How businesses will respond to the likely surge in the appetite for virtual interactions will vary from one business and sector to another. We’ve pulled together a few ideas as to how brands can support customers:
- Seek to replace physical interaction with online, virtual interactions.
- Clearly such transitions take time, so in the short-term it will be acceptable to do this in any way you can, but this doesn’t mean that consumers will necessarily be any more tolerant of delays, mistakes or incompetence. In fact, with tempers being frayed their tolerance may fall not rise.

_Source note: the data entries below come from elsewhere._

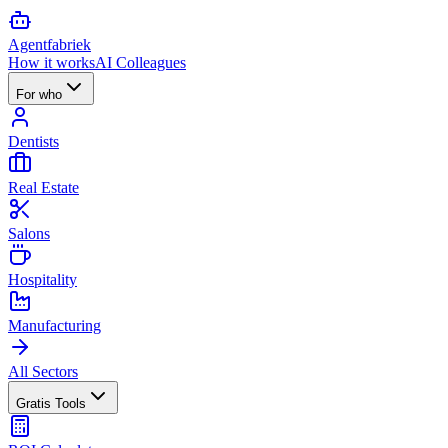
Agent
fabriek
How it works
AI Colleagues
For who
Dentists
Real Estate
Salons
Hospitality
Manufacturing
All Sectors
Gratis Tools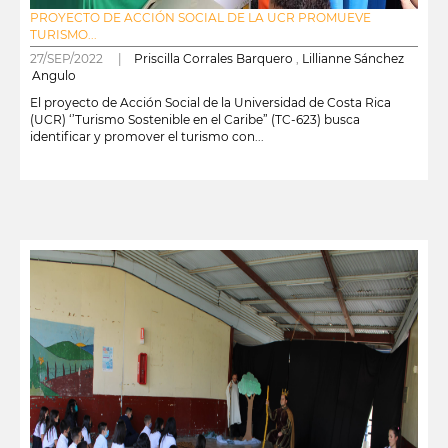
PROYECTO DE ACCIÓN SOCIAL DE LA UCR PROMUEVE
TURISMO...
27/SEP/2022 |
Priscilla Corrales Barquero
,
Lillianne Sánchez
Angulo
El proyecto de Acción Social de la Universidad de Costa Rica
(UCR) ‘’Turismo Sostenible en el Caribe” (TC-623) busca
identificar y promover el turismo con...
leer más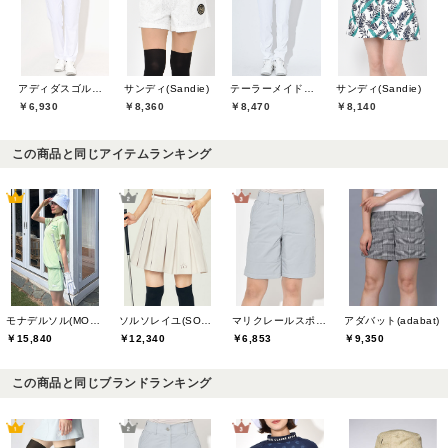
アディダスゴルフ(adidas golf)
サンディ(Sandie)
テーラーメイドゴルフ(TaylorMade Golf)
サンディ(Sandie)
￥6,930
￥8,360
￥8,470
￥8,140
この商品と同じアイテムランキング
モナデルソル(MONA DELSOL)
ソルソレイユ(SOUS LE SOLEIL)
マリクレールスポール(marie claire sport)
アダバット(adabat)
￥15,840
￥12,340
￥6,853
￥9,350
この商品と同じブランドランキング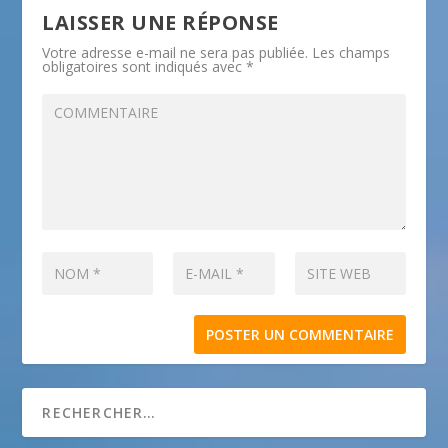
LAISSER UNE RÉPONSE
Votre adresse e-mail ne sera pas publiée.
Les champs
obligatoires sont indiqués avec
*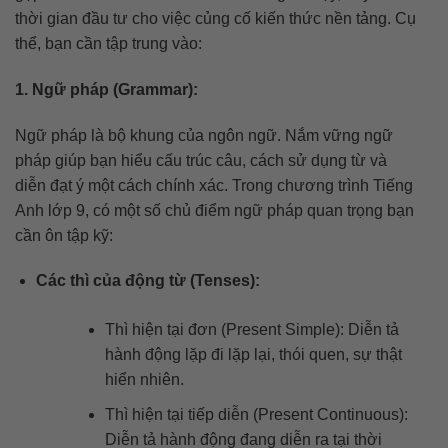
thời gian đầu tư cho việc củng cố kiến thức nền tảng. Cụ
thể, bạn cần tập trung vào:
1. Ngữ pháp (Grammar):
Ngữ pháp là bộ khung của ngôn ngữ. Nắm vững ngữ
pháp giúp bạn hiểu cấu trúc câu, cách sử dụng từ và
diễn đạt ý một cách chính xác. Trong chương trình Tiếng
Anh lớp 9, có một số chủ điểm ngữ pháp quan trọng bạn
cần ôn tập kỹ:
Các thì của động từ (Tenses):
Thì hiện tại đơn (Present Simple): Diễn tả
hành động lặp đi lặp lại, thói quen, sự thật
hiển nhiên.
Thì hiện tại tiếp diễn (Present Continuous):
Diễn tả hành động đang diễn ra tại thời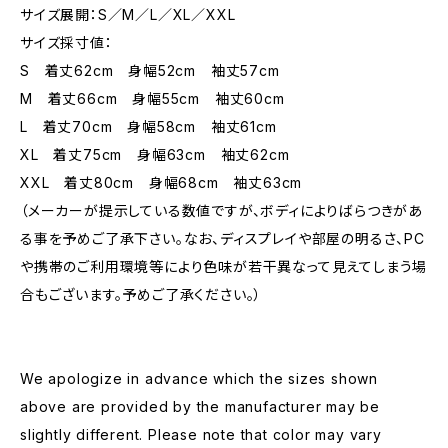
サイズ展開：S／M／L／XL／XXL
サイズ採寸値：
S 着丈62cm 身幅52cm 袖丈57cm
M 着丈66cm 身幅55cm 袖丈60cm
L 着丈70cm 身幅58cm 袖丈61cm
XL 着丈75cm 身幅63cm 袖丈62cm
XXL 着丈80cm 身幅68cm 袖丈63cm
（メーカーが提示している数値ですが、ボディによりばらつきがあ
る事を予めご了承下さい。なお、ディスプレイや部屋の明るさ、PC
や携帯のご利用環境等により色味が若干異なって見えてしまう場
合もございます。予めご了承ください。）
We apologize in advance which the sizes shown
above are provided by the manufacturer may be
slightly different. Please note that color may vary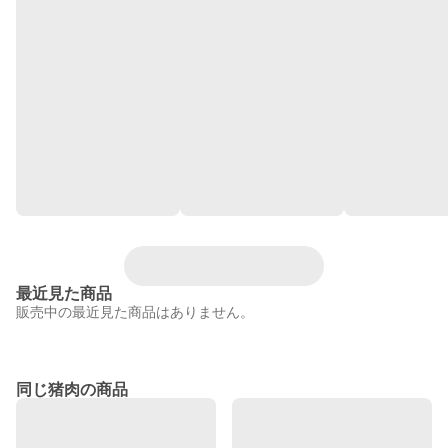
最近見た商品
販売中の最近見た商品はありません。
同じ猪肉の商品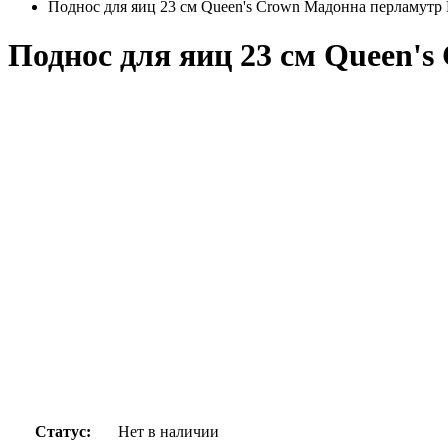
Поднос для яиц 23 см Queen's Crown Мадонна перламутр
Поднос для яиц 23 см Queen'
Статус:
Нет в наличии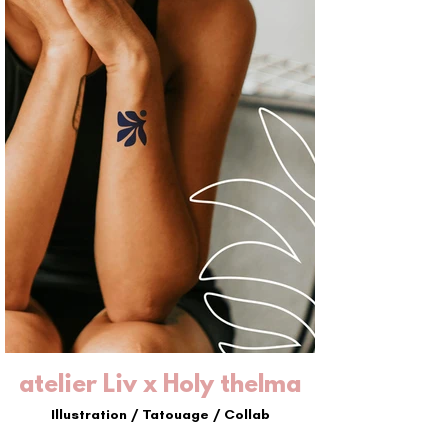
atelier Liv x Holy thelma
Illustration / Tatouage / Collab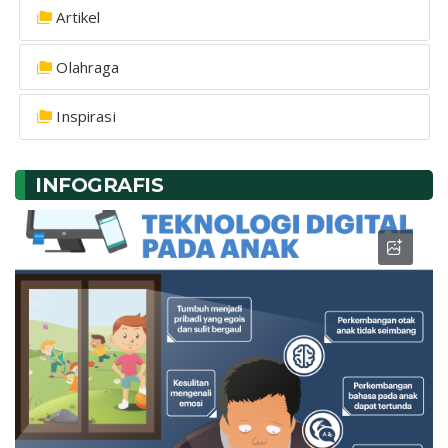
Artikel
Olahraga
Inspirasi
INFOGRAFIS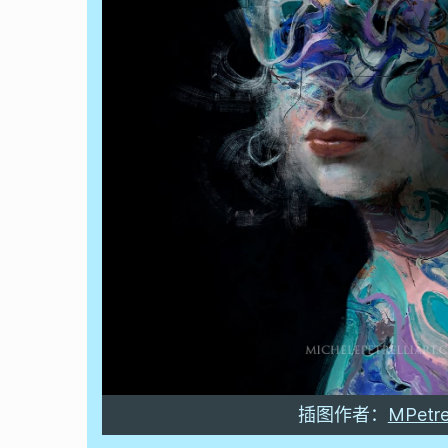
插图作者：
MPetrel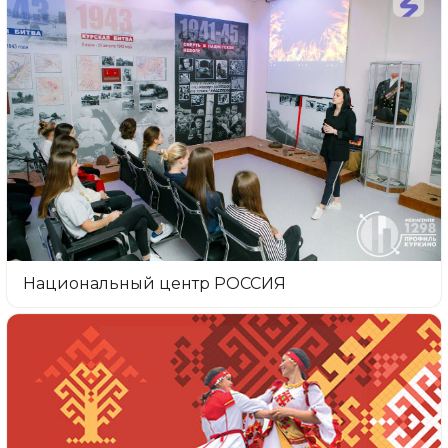
Национальный центр РОССИЯ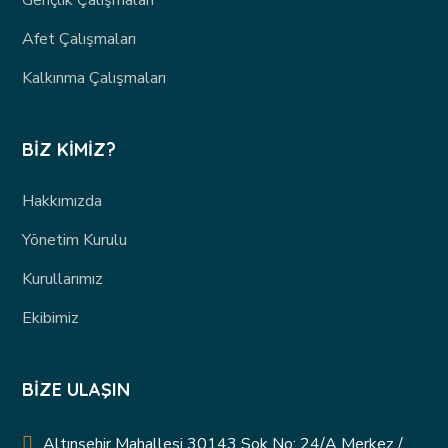
Gençlik Çalışmaları
Afet Çalışmaları
Kalkınma Çalışmaları
BIZ KIMIZ?
Hakkımızda
Yönetim Kurulu
Kurullarımız
Ekibimiz
BIZE ULAŞIN
Altınşehir Mahallesi 30143 Sok No: 24/A Merkez /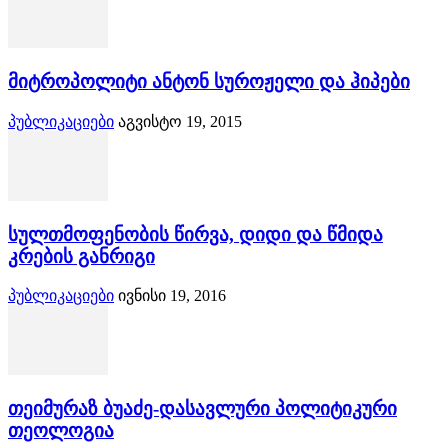
მიტროპოლიტი ანტონ სუროჟელი და ჰიპები
პუბლიკაციები
აგვისტო 19, 2015
სულთმოფენობის წირვა, დიდი და წმიდა
კრების განრიგი
პუბლიკაციები
ივნისი 19, 2016
თეიმურაზ ბუაძე-დასავლური პოლიტიკური
თეოლოგია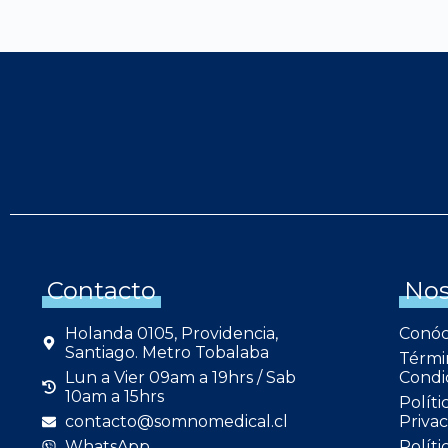
Contacto
Nos
Holanda 0105, Providencia,
Conó
Santiago. Metro Tobalaba
Térmi
Lun a Vier 09am a 19hrs / Sab
Condi
10am a 15hrs
Políti
contacto@somnomedical.cl
Privac
WhatsApp
Políti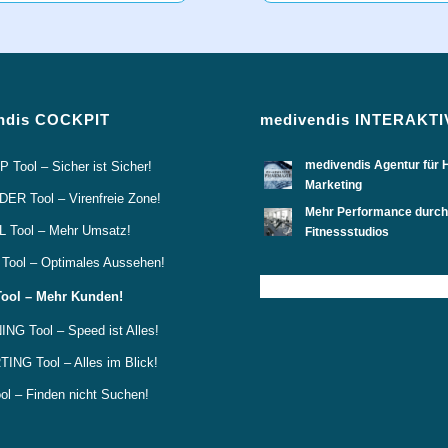
ndis COCKPIT
medivendis INTERAKTI
medivendis Agentur für 
Tool – Sicher ist Sicher!
Marketing
R Tool – Virenfreie Zone!
Mehr Performance durch 
 Tool – Mehr Umsatz!
Fitnessstudios
ool – Optimales Aussehen!
ool – Mehr Kunden!
NG Tool – Speed ist Alles!
NG Tool – Alles im Blick!
l – Finden nicht Suchen!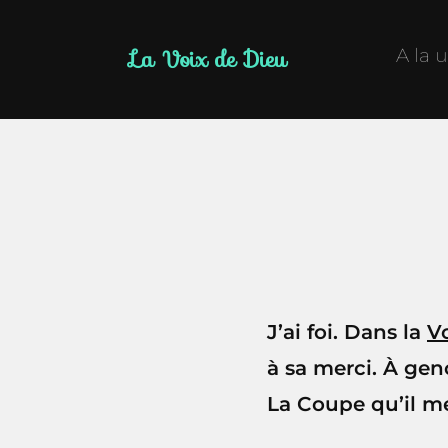
La Voix de Dieu
A la 
J’ai foi. Dans la
V
à sa merci. À gen
La Coupe qu’il m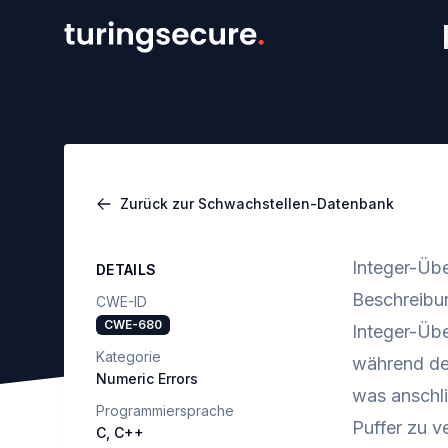
Zurück zur Schwachstellen-Datenbank
Integer-Übe
DETAILS
Beschreibu
CWE-ID
CWE-680
Integer-Übe
Kategorie
während der
Numeric Errors
was anschl
Programmiersprache
Puffer zu v
C, C++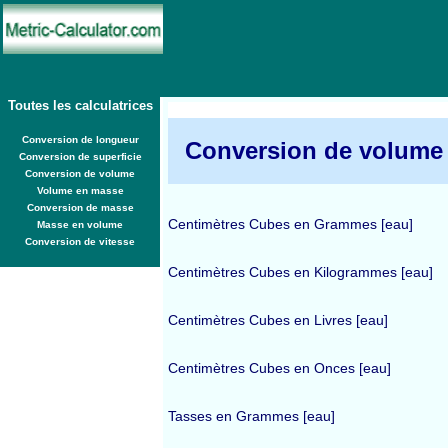
Toutes les calculatrices
Conversion de longueur
Conversion de volume
Conversion de superficie
Conversion de volume
Volume en masse
Conversion de masse
Centimètres Cubes en Grammes [eau]
Masse en volume
Conversion de vitesse
Centimètres Cubes en Kilogrammes [eau]
Centimètres Cubes en Livres [eau]
Centimètres Cubes en Onces [eau]
Tasses en Grammes [eau]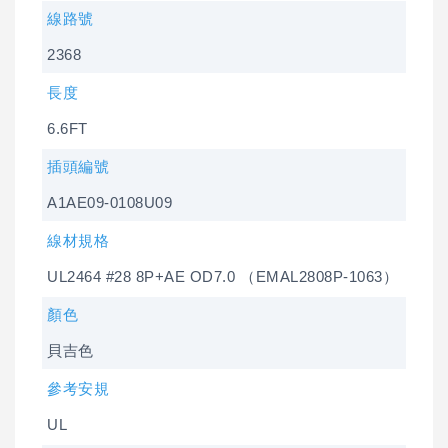
線路號
2368
長度
6.6FT
插頭編號
A1AE09-0108U09
線材規格
UL2464 #28 8P+AE OD7.0 （EMAL2808P-1063）
顏色
貝吉色
參考安規
UL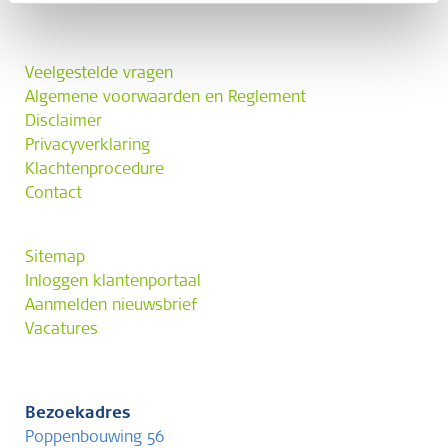
Veelgestelde vragen
Algemene voorwaarden en Reglement
Disclaimer
Privacyverklaring
Klachtenprocedure
Contact
Sitemap
Inloggen klantenportaal
Aanmelden nieuwsbrief
Vacatures
Bezoekadres
Poppenbouwing 56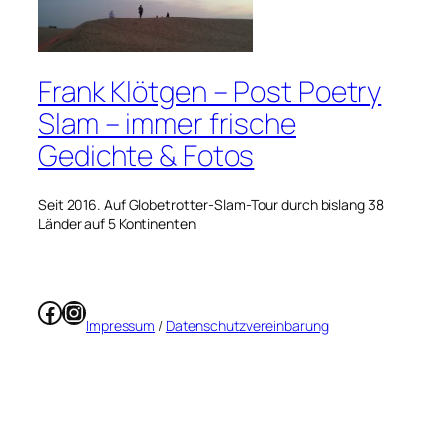
Frank Klötgen – Post Poetry
Slam – immer frische
Gedichte & Fotos
Seit 2016. Auf Globetrotter-Slam-Tour durch bislang 38
Länder auf 5 Kontinenten
Facebook
Instagram
Impressum
/
Datenschutzvereinbarung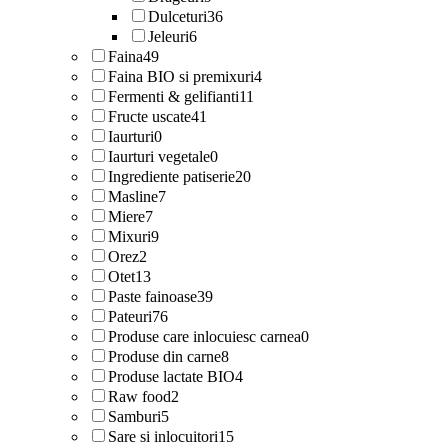
Dulceturi
36
Jeleuri
6
Faina
49
Faina BIO si premixuri
4
Fermenti & gelifianti
11
Fructe uscate
41
Iaurturi
0
Iaurturi vegetale
0
Ingrediente patiserie
20
Masline
7
Miere
7
Mixuri
9
Orez
2
Otet
13
Paste fainoase
39
Pateuri
76
Produse care inlocuiesc carnea
0
Produse din carne
8
Produse lactate BIO
4
Raw food
2
Samburi
5
Sare si inlocuitori
15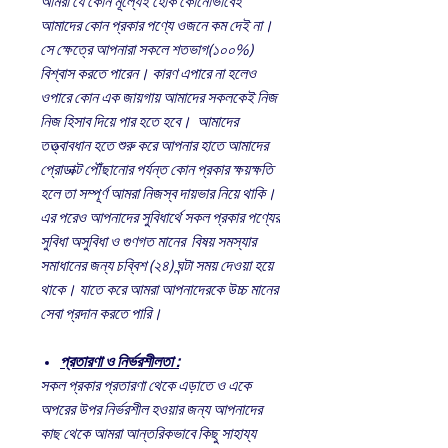
আমরা যে কোন মূল্যেই হোক কোনোভাবেই
আমাদের কোন প্রকার পণ্যে ওজনে কম দেই না।
সে ক্ষেত্রে আপনারা সকলে শতভাগ(১০০%)
বিশ্বাস করতে পারেন। কারণ এপারে না হলেও
ওপারে কোন এক জায়গায় আমাদের সকলকেই নিজ
নিজ হিসাব দিয়ে পার হতে হবে। আমাদের
তত্ত্বাবধান হতে শুরু করে আপনার হাতে আমাদের
প্রোডাক্ট পৌঁছানোর পর্যন্ত কোন প্রকার ক্ষয়ক্ষতি
হলে তা সম্পূর্ণ আমরা নিজস্ব দায়ভার নিয়ে থাকি।
এর পরেও আপনাদের সুবিধার্থে সকল প্রকার পণ্যের
সুবিধা অসুবিধা ও গুণগত মানের বিষয় সমস্যার
সমাধানের জন্য চব্বিশ (২৪) ঘন্টা সময় দেওয়া হয়ে
থাকে। যাতে করে আমরা আপনাদেরকে উচ্চ মানের
সেবা প্রদান করতে পারি।
প্রতারণা ও নির্ভরশীলতা :
সকল প্রকার প্রতারণা থেকে এড়াতে ও একে
অপরের উপর নির্ভরশীল হওয়ার জন্য আপনাদের
কাছ থেকে আমরা আন্তরিকভাবে কিছু সাহায্য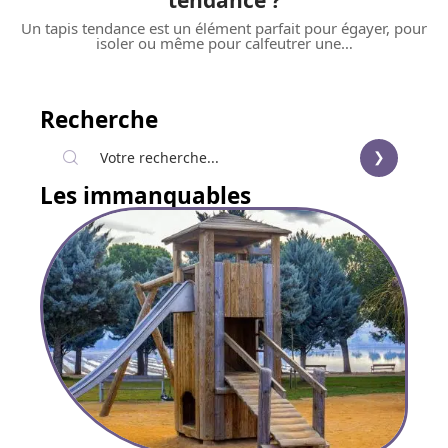
tendance ?
Un tapis tendance est un élément parfait pour égayer, pour
isoler ou même pour calfeutrer une
…
Recherche
Les immanquables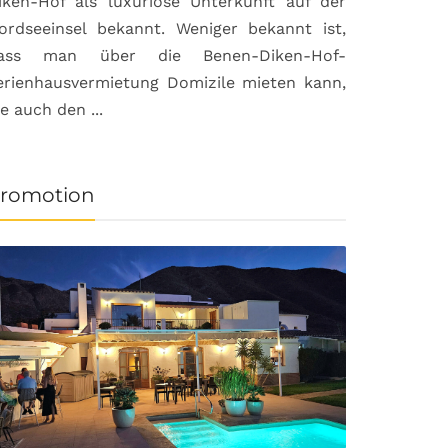
iken-Hof als luxuriöse Unterkunft auf der
ordseeinsel bekannt. Weniger bekannt ist,
ass man über die Benen-Diken-Hof-
erienhausvermietung Domizile mieten kann,
ie auch den ...
romotion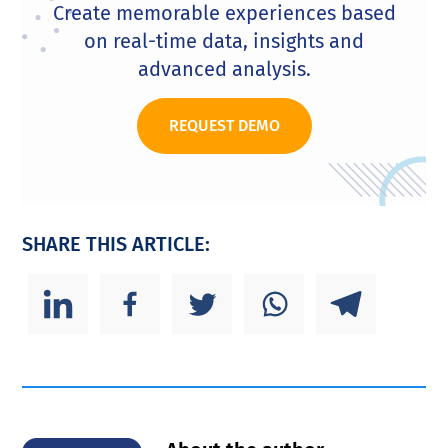
Create memorable experiences based
on real-time data, insights and
advanced analysis.
REQUEST DEMO
SHARE THIS ARTICLE: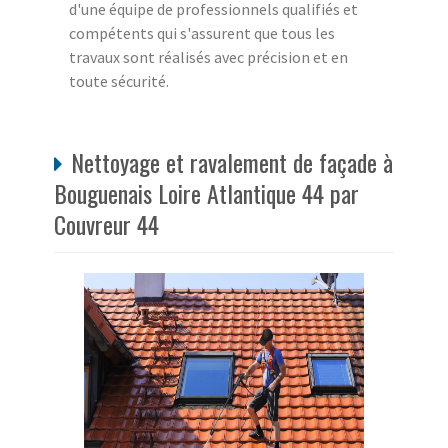
d'une équipe de professionnels qualifiés et
compétents qui s'assurent que tous les
travaux sont réalisés avec précision et en
toute sécurité.
Nettoyage et ravalement de façade à
Bouguenais Loire Atlantique 44 par
Couvreur 44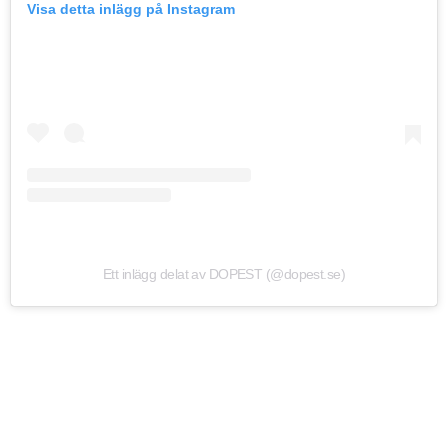
Visa detta inlägg på Instagram
Ett inlägg delat av DOPEST (@dopest.se)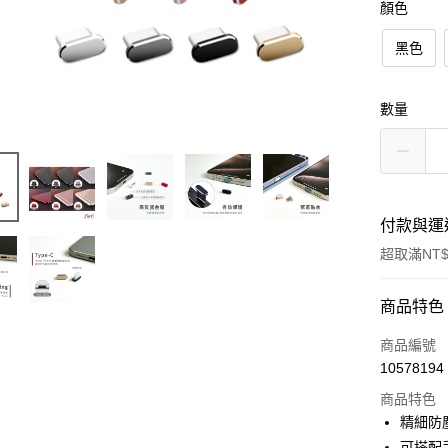
顏色
黑色
數量
付款與運
超取滿NT$
付款方式
商品特色
信用卡一
商品編號
10578194
超商取貨
商品特色
LINE Pay
精細防
可搭配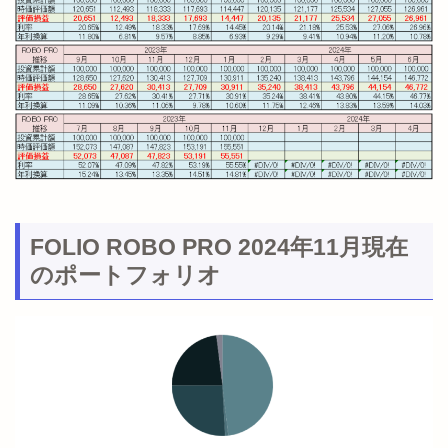
FOLIO ROBO PRO 2024年11月現在
のポートフォリオ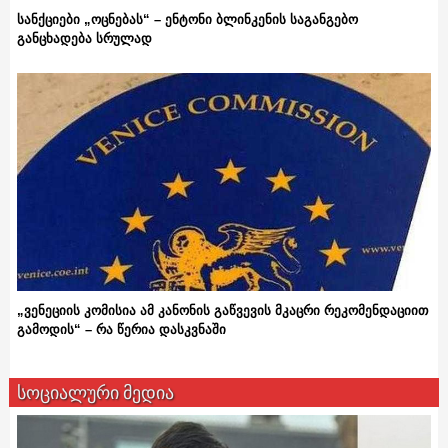
სანქციები „ოცნებას“ – ენტონი ბლინკენის საგანგებო
განცხადება სრულად
„ვენეციის კომისია ამ კანონის გაწვევის მკაცრი რეკომენდაციით
გამოდის“ – რა წერია დასკვნაში
სოციალური მედია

- Brands should be looking urgently to review processes, staff training, infrastructure to ensure seamlessness of service delivery.
- Brands should also be looking to create digital and virtual equivalents of all in-person interactions and materials – everything from POS materials to complaints and product returns policies and procedures.
As the story of the Coronavirus outbreak unfolds, new challenges will emerge and these, more than likely, will also represent the need for brands to quickly pivot to support a society under pressure.